When she's not cleaning cages, Stephanie is a self-taught expert in the science of visual neuroplasticity, and also homemade marshmallows. By necessity, she is bringing awareness to the public health crisis surrounding the diagnosis, education, and habilitation of people with neurological visual impairments. She hopes to do so with some much-needed laughter. Through her writing and speaking, Stephanie brings hope to the thousands of parents of children affected by CVI that they too can take steps to improve outcomes for their children.
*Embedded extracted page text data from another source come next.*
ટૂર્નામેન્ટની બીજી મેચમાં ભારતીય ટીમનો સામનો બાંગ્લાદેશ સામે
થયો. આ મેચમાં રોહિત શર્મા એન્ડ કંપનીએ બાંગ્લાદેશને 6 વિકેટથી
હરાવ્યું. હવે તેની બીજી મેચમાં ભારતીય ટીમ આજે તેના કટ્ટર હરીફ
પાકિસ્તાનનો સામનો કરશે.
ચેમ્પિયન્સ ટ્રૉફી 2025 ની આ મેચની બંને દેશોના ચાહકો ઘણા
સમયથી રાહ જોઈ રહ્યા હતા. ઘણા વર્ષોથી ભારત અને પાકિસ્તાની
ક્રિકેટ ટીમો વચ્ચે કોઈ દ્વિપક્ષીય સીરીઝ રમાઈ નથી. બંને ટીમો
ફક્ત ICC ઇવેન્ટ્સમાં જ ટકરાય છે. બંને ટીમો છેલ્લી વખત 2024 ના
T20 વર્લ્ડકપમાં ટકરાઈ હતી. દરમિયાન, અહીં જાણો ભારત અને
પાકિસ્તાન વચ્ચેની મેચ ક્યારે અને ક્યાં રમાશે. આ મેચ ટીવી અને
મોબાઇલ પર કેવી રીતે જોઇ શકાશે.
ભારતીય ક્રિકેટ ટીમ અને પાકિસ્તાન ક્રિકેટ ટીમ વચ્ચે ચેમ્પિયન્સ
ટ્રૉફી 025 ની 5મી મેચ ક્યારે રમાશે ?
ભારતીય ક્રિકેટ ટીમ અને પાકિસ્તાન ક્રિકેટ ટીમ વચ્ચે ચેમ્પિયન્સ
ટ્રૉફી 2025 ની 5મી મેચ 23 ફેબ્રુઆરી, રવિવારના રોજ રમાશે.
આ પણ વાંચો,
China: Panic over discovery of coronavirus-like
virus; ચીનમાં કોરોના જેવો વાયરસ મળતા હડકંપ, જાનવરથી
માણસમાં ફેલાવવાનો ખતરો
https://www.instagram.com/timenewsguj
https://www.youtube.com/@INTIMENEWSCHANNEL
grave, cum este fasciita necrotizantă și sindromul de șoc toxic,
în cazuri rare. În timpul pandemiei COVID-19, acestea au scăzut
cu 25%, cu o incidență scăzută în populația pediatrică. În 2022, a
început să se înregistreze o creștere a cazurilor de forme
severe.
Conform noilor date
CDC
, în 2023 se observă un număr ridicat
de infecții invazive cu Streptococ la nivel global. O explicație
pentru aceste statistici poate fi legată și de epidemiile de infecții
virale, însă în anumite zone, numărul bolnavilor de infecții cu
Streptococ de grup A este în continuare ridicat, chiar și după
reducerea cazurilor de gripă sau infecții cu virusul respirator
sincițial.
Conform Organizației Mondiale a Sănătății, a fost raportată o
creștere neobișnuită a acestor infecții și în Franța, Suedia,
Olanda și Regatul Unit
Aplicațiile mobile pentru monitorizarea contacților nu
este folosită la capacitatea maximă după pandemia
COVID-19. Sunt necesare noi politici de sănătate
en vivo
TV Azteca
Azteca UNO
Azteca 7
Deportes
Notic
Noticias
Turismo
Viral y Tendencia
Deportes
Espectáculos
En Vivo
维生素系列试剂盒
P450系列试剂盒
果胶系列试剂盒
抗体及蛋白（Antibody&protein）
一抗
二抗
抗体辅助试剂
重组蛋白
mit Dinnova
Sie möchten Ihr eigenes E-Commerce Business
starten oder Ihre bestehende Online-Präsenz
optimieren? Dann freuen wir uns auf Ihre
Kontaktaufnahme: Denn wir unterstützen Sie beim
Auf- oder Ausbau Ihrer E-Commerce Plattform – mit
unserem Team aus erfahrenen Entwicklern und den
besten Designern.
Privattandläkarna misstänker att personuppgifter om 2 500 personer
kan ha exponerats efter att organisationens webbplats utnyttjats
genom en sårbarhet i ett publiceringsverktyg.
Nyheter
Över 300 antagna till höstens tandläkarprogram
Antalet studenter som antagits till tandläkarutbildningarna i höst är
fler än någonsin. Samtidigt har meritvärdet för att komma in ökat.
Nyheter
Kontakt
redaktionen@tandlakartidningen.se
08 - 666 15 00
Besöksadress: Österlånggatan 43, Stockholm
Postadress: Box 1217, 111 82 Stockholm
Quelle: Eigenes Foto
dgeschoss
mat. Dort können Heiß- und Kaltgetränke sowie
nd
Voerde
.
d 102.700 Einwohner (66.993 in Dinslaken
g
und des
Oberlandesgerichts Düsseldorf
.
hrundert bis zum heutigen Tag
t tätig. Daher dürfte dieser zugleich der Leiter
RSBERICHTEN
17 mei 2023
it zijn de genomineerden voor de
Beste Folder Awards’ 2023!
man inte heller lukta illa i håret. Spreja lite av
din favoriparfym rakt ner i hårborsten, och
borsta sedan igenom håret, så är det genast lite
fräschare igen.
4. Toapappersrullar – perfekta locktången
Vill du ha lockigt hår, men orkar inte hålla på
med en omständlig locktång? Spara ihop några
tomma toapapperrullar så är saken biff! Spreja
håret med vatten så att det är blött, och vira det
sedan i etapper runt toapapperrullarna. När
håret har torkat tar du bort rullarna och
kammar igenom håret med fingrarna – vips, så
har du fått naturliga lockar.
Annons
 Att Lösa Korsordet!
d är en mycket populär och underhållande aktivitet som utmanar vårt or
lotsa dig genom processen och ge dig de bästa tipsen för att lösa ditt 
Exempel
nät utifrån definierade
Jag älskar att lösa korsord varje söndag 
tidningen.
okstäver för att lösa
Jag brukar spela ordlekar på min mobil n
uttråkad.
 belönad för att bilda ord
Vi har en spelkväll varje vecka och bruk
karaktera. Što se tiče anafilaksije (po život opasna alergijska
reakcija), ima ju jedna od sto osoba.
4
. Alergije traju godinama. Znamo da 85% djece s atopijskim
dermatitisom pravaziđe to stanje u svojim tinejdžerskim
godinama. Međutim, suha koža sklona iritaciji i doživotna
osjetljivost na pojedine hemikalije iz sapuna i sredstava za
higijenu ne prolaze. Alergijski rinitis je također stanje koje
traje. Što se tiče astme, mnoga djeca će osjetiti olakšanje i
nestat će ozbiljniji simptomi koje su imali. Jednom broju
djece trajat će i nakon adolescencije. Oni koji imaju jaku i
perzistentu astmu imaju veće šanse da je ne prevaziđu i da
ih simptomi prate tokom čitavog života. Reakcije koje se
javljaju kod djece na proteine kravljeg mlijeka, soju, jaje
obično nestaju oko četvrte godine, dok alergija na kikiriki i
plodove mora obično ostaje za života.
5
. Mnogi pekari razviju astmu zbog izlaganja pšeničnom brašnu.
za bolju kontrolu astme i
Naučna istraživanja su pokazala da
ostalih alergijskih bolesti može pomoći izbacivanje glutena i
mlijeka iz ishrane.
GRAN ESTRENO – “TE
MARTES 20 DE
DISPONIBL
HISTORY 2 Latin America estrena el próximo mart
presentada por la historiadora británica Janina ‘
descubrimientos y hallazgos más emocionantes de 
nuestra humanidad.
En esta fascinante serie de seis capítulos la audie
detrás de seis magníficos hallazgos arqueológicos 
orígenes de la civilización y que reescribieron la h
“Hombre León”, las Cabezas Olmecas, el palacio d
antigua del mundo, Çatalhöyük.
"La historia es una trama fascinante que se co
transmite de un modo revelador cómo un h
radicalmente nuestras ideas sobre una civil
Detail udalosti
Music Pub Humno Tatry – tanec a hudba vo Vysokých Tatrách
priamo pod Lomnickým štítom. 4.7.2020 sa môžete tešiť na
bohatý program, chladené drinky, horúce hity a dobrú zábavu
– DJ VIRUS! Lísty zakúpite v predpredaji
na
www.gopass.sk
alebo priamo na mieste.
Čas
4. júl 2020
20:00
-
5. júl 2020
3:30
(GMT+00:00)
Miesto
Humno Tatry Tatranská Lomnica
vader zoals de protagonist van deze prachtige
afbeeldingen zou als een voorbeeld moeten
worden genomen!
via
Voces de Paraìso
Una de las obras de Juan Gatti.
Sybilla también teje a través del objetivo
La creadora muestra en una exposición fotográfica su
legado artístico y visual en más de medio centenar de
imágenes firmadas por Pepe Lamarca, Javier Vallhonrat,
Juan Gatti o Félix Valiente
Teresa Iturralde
Stephanie is the previous author of thousands of worksheets on the quarter note. She dedicated many minutes of her life to clearing up the conundrum of rhythmic subdivision, mostly for her own sake, and then graduated to writing sincere but unloved children's church choir newsletters. There, she solicited money for the spring musical T-shirts and reminded everyone to please take their kindergarteners to the bathroom. From there, she advanced to a position writing magazine-length newsletters for her Musikgarten families extolling the neuroscience of music in early childhood. Knowing that her newsletters were immediately stuffed into diaper bags with juice boxes and dirty nappies only encouraged her.
Stephanie is also the author of hundreds of pages of emails documenting her son’s unique verbal visual processing with the best vision and brain specialists and low vision professionals in the world. These conversations are an important part of the history of understanding the only known case of verbal visual processing in the world, and are historically important in scientific, medical, and educational communities that interact with people with neurological visual impairments.
Stephanie lives at home with her beloved husband and her favorite child. A survivor of life-threatening child abuse, she is an unapologetic advocate for all victims of abuse, animal and human.